## EXERCISE DATA
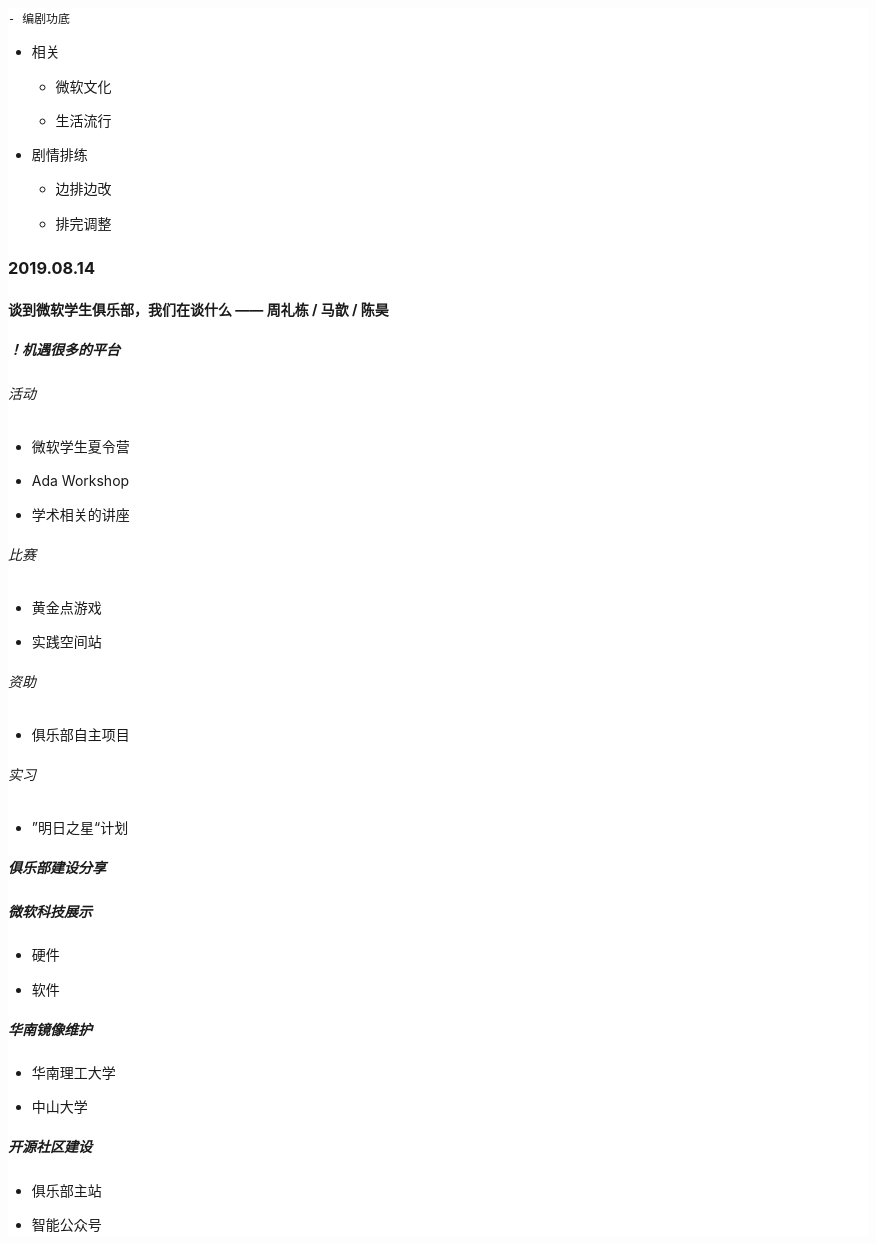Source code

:     - 编剧功底

  - 相关

    - 微软文化

    - 生活流行

- 剧情排练

  - 边排边改

  - 排完调整

### 2019.08.14

#### 谈到微软学生俱乐部，我们在谈什么 —— 周礼栋 / 马歆 / 陈昊

##### ！机遇很多的平台

###### 活动

- 微软学生夏令营

- Ada Workshop

- 学术相关的讲座

###### 比赛

- 黄金点游戏

- 实践空间站

###### 资助

- 俱乐部自主项目

###### 实习

- ”明日之星“计划

##### 俱乐部建设分享

##### 微软科技展示

- 硬件

- 软件

##### 华南镜像维护

- 华南理工大学

- 中山大学

##### 开源社区建设

- 俱乐部主站

- 智能公众号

## WHAT IS EXPECTED
Reproduce the listing verbatim, from the line containing "##### 微软科技展示" through the end of the listing, including both of those lines.

## RESULT OF THE TASK
##### 微软科技展示

- 硬件

- 软件

##### 华南镜像维护

- 华南理工大学

- 中山大学

##### 开源社区建设

- 俱乐部主站

- 智能公众号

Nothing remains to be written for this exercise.